I had never heard of gel sequins, so I googled it. According to Pinterest, these are vintage gel sequins:
According to Smithsonian, sequins were originally made of metal, which made highly sequined garments very heavy.
In the 1930s, a process to electroplate gelatin (hello, Jell-O…) produced a lighter-weight version of the shiny metal disks. But one major obstacle (besides the color being lead-based) was that the gelatin sequins were finicky; they would melt if they got wet or too warm. So getting caught in a thunderstorm could leave you in a sequinless sheath. Or, as the blog Fashion Preserved mentioned, “missing sequins can tell tales.” For instance, the warmth of a dance partner’s clammy hand on the back of a dress could melt the sequins. While not viable for their longevity on clothing, today they’ve become known for their edibility; it’s easy to find recipes to make palatable (although definitely not vegan) sequins from gelatin to decorate cakes and assorted baked goods.
Vintage French gelatin sequins, 60 to 100 years old. (Wikimedia Commons)
The guy behind our contemporary understanding of sequins is Herbert Lieberman. After realizing that gelatin sequins wouldn’t do the trick, he worked with Eastman Kodak, a company that had begun using acetate in its film stock in the 1930s (acetate film is a specific type of plastic material called cellulose acetate) to develop acetate sequins. They looked beautiful but were still fragile. As Lieberman told Fanzine magazine:
“The light would penetrate through the color, hit the silver, and reflect back,” he says. “Like you painted a mirror with nail polish.” Brilliant, but brittle. “Acetate will crack like glass. The harder the plastic, the nicer the sequin’s going to be.”

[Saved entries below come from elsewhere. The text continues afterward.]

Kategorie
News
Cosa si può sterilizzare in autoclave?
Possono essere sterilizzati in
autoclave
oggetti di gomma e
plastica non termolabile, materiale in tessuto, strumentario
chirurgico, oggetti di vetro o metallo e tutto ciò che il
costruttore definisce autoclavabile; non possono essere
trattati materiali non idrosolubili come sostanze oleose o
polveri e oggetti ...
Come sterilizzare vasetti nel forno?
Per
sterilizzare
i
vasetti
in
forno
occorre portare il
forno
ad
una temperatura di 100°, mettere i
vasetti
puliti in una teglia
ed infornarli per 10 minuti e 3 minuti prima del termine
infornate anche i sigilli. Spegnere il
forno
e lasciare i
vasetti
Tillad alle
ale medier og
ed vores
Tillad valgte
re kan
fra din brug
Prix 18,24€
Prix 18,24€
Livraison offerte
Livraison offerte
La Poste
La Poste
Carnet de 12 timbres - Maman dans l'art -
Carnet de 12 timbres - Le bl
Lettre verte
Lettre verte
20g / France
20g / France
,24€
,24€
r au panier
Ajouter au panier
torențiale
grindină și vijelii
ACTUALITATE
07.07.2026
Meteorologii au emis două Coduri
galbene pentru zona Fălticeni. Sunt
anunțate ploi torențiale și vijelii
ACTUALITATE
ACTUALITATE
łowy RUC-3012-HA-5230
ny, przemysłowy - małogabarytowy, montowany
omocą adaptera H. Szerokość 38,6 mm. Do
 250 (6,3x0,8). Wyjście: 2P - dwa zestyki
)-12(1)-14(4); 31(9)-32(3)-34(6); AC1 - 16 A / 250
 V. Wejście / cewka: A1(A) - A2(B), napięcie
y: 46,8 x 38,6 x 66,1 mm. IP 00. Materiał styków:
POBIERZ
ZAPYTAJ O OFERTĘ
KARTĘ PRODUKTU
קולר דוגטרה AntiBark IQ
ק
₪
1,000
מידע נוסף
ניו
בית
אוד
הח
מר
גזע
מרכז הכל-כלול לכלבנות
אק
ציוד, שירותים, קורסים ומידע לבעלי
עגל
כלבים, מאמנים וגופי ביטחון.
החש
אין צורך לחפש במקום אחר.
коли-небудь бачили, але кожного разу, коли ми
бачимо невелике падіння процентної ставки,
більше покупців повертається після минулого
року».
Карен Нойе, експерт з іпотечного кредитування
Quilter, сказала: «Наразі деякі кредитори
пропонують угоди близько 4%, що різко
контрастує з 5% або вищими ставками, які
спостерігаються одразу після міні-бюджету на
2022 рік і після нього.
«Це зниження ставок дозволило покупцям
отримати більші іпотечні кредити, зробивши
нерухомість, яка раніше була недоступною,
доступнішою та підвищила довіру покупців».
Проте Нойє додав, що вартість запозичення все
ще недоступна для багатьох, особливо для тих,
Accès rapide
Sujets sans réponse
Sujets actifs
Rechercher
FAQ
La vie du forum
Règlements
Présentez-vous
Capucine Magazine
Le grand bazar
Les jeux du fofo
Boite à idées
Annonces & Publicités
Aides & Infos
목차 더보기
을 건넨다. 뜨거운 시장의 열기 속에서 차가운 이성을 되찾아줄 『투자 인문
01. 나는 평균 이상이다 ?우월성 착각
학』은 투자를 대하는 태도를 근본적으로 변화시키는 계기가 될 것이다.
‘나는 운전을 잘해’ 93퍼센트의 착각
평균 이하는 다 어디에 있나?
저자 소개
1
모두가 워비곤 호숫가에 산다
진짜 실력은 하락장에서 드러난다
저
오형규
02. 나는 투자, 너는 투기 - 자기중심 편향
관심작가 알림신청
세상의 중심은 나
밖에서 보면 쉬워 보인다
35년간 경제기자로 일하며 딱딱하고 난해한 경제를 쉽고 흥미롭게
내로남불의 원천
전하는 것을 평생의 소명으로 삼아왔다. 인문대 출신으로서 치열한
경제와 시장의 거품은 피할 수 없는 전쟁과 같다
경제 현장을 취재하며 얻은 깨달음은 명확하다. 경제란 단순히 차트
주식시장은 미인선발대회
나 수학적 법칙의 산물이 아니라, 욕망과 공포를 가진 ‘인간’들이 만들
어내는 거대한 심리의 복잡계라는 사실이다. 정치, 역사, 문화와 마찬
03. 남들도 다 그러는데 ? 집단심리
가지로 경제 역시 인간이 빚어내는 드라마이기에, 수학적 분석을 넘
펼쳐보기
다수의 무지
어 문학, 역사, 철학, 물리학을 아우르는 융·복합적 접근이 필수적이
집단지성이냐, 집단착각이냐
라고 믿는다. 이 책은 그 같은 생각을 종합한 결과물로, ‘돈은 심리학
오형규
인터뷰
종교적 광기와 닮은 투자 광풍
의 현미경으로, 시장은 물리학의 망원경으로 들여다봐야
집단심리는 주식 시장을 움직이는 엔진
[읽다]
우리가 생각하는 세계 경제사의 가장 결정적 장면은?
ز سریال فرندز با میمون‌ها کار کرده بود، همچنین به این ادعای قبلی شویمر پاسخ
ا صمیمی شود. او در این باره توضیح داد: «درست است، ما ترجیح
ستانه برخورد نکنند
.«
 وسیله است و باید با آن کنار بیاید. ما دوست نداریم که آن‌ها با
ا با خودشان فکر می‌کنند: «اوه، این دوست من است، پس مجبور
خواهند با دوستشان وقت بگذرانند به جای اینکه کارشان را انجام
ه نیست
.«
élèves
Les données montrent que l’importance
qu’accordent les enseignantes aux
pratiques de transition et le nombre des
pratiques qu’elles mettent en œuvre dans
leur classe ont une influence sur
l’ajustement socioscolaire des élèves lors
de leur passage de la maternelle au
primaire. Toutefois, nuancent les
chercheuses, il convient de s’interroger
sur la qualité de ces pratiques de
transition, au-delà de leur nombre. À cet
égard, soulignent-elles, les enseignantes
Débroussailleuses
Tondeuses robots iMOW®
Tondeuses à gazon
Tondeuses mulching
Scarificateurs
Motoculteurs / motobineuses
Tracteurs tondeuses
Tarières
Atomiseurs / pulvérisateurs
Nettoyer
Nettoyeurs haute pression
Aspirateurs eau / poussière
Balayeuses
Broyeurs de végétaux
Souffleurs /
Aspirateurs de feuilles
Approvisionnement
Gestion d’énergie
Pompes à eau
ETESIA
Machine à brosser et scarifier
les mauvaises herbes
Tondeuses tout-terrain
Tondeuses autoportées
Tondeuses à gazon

In 1952, DuPont invented Mylar and that changed the sequin game yet again. The largest sequin producer, the Lieberman-owned company Algy Trimmings Co., now based in Hallandale Beach, Florida, adopted the transparent polyester film. Mylar surrounded the plastic colored sequin and protected it from the washing machine. Voila! Or, sort of.
Eventually the Mylar-acetate combination was discarded for vinyl plastic. More durable and cost effective, yes. (Although we now know that eventually the vinyl plastic curls and loses its shape.) Just as sparkly? Not quite, but good enough.